Cristo sigue entre nosotros. Lo podemos escuchar a través de los Evangelios, escritos bajo la acción del Espíritu Santo, llenos de una sabiduría profunda y cordial que no deja indiferente a quien se ha propuesto hacerlos vida. Lo podemos sentir en las palabras que se repiten en cada confesión, cuando el sacerdote se convierte en un eco al repetir lo que Jesús dijo a tantos pecadores: yo te perdono, vete en paz. Lo podemos ver morir y resucitar, de un modo misterioso pero real, en la Eucaristía, cuando las manos frágiles de un hombre especial repiten la fórmula de la consagración.

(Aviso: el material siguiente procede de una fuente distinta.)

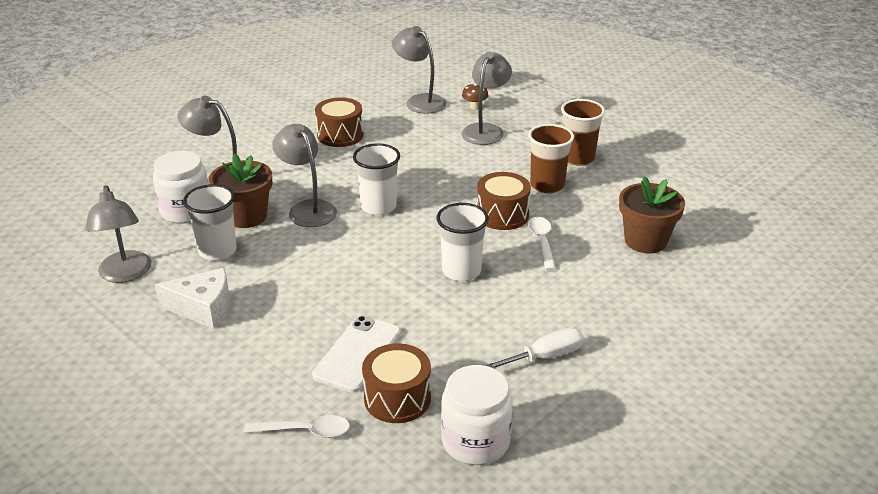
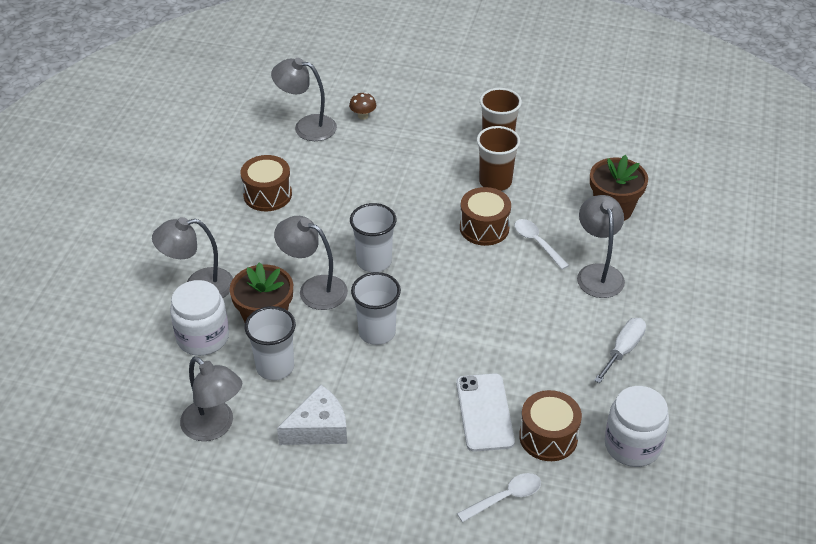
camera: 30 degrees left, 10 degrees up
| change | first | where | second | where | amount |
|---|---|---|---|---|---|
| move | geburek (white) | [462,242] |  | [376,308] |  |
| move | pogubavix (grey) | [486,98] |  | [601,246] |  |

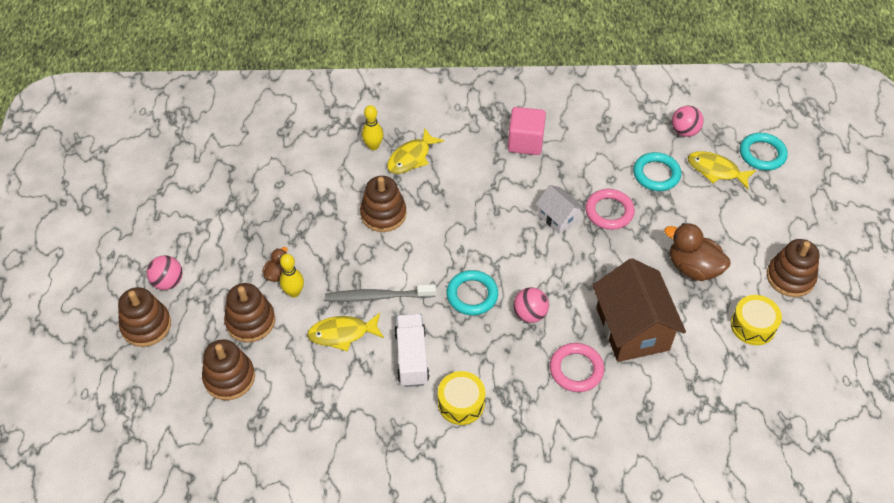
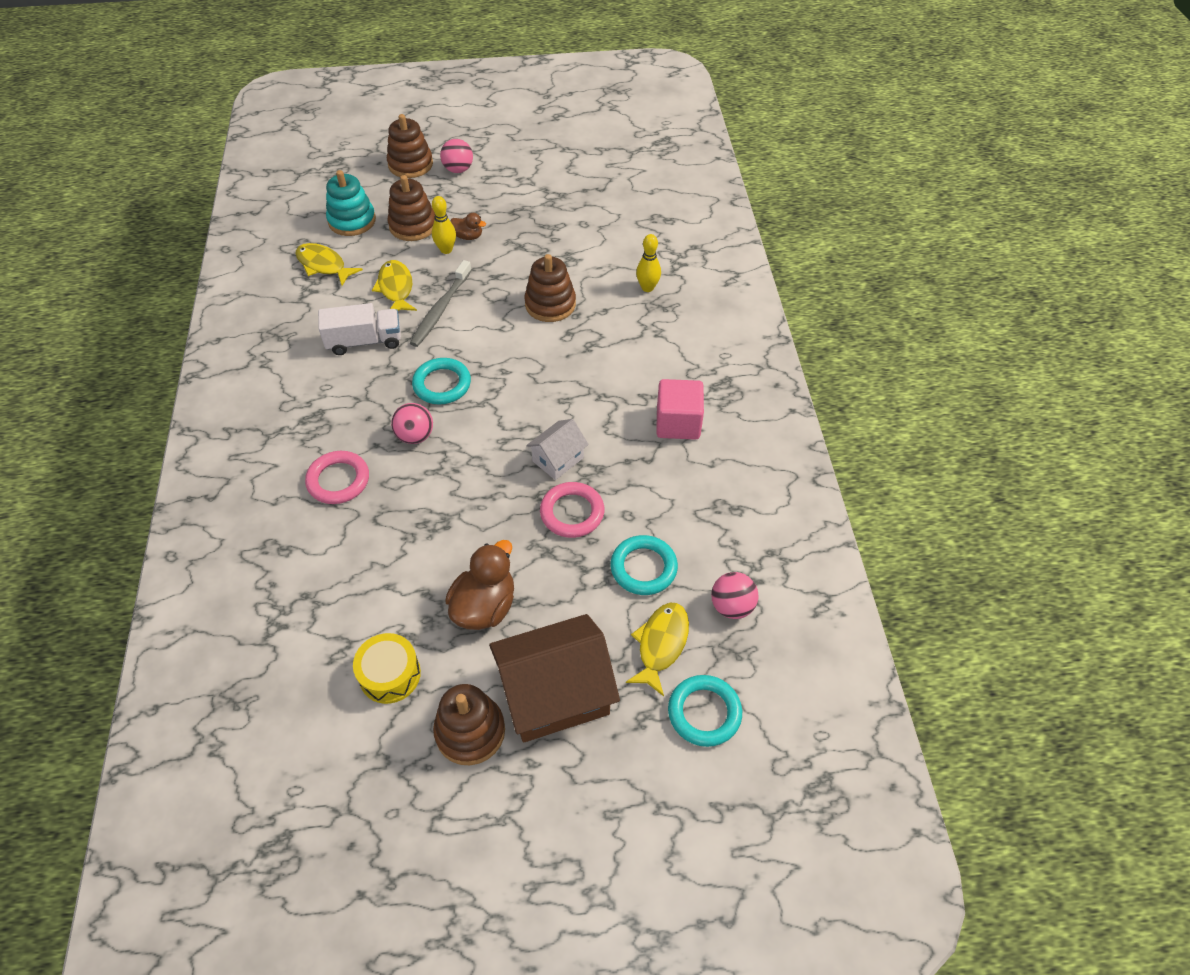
camera: 85 degrees right, 0 degrees up
| change | first | where | second | where | amount |
|---|---|---|---|---|---|
| move | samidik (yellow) | [415,151] |  | [329,264] |  |
| recolor | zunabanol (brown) | [228,369] | zunabanol (turquoise) | [351,203] |  |
| rotate | gufokobol (grey) | [380,293] |  | [441,303] | 150 degrees counterclockwise |
| move | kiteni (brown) | [639,310] |  | [554,678] |  |
| delete | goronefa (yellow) | [461,398] |  |  |  |

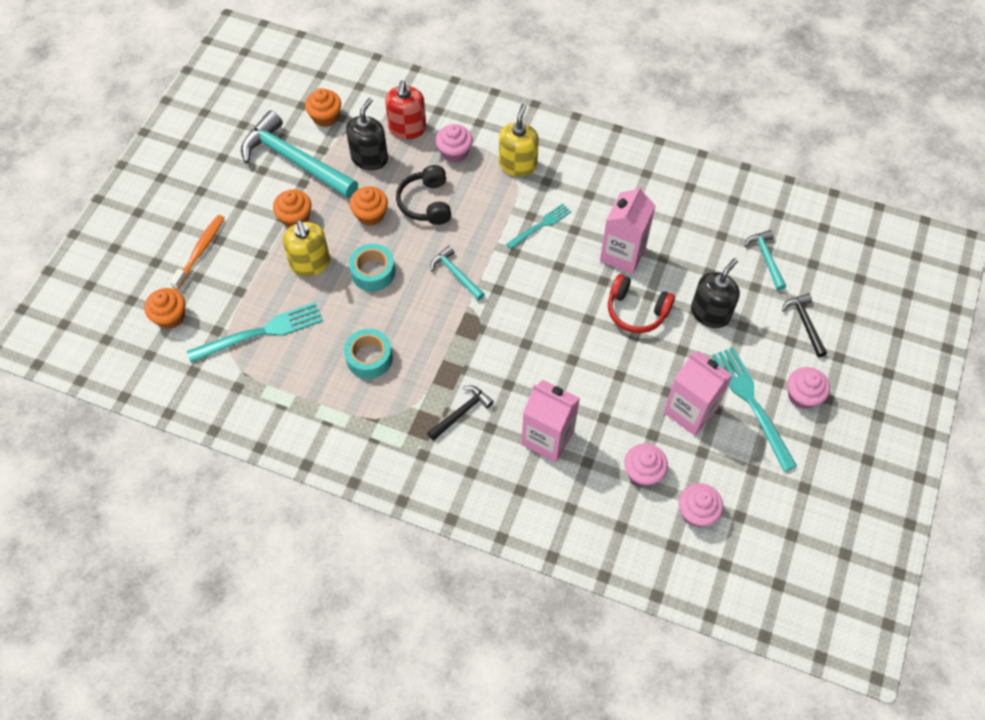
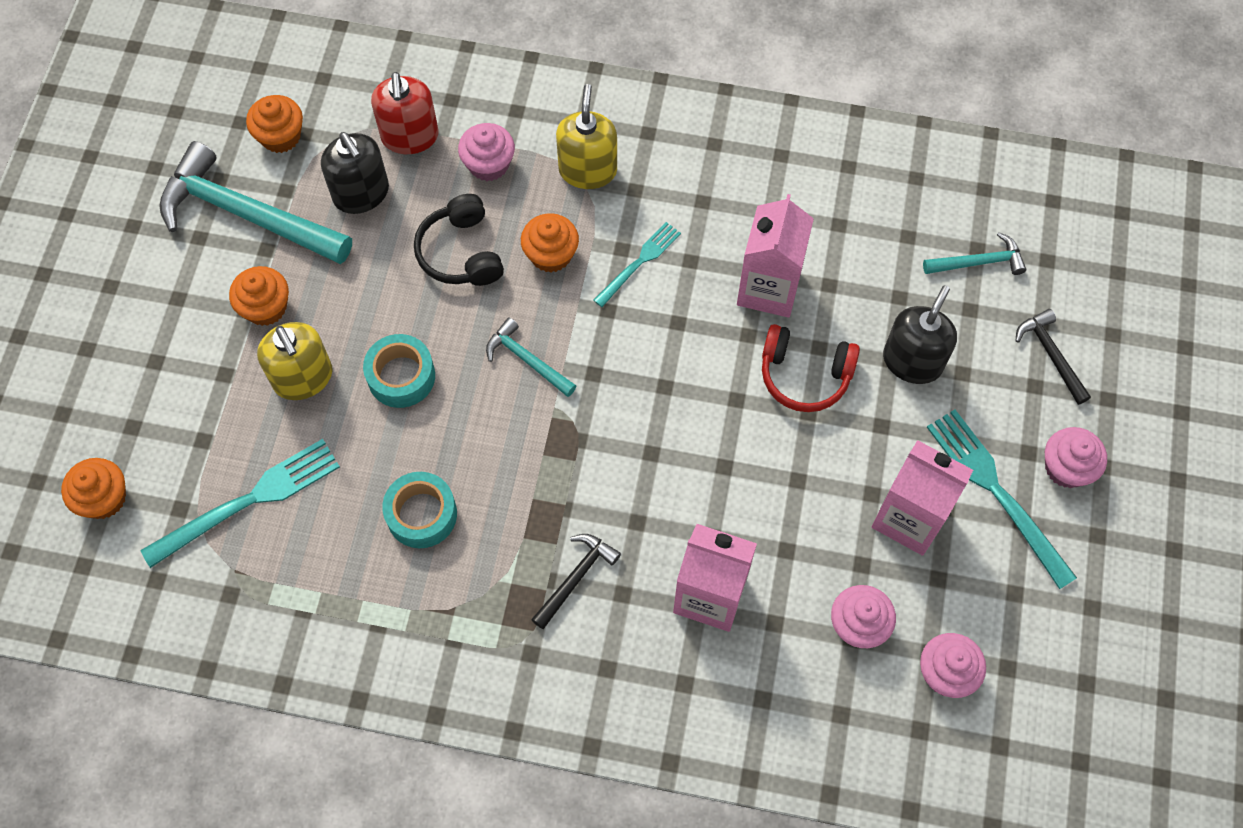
camera: 10 degrees left, 5 degrees up
| change | first | where | second | where | amount |
|---|---|---|---|---|---|
| rotate | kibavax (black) | [367,134] |  | [355,173] | 135 degrees clockwise |
| move | sokukazok (orange) | [369,206] |  | [550,242] |  |
| rotate | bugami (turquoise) | [765,260] |  | [974,253] | 105 degrees clockwise |
| delete | gufokobol (orange) | [197,252] |  |  |  |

Es posible sintonizar con Cristo, dejarle un lugar en nuestra vida, hacer que reine en el corazón y en los mil sudores de la jornada. Permitirle que explique ese dolor profundo del espíritu, el sentido de la pérdida del trabajo, el porqué de ese accidente que ha alterado nuestros planes. Dejarle que camine a nuestro lado para que nos revele nuestra propia identidad, lo que somos, lo mucho que nos quiere, lo que importamos al Padre, aunque nadie se entere, aunque no haya periodistas ni declaraciones públicas que den la noticia de una conversión que se ha producido en este día.
La tierra ha cambiado radicalmente desde que el Verbo se hizo carne a través del sí de una Virgen niña. No todos lo saben, no todos lo comprenden, no todos viven según la gran noticia. Los niños, los pequeños, los humildes, entran en el Reino. Sintonizan con el Padre que hoy repite, como un día en el Tabor: “Este es mi Hijo amado. Escuchadle”.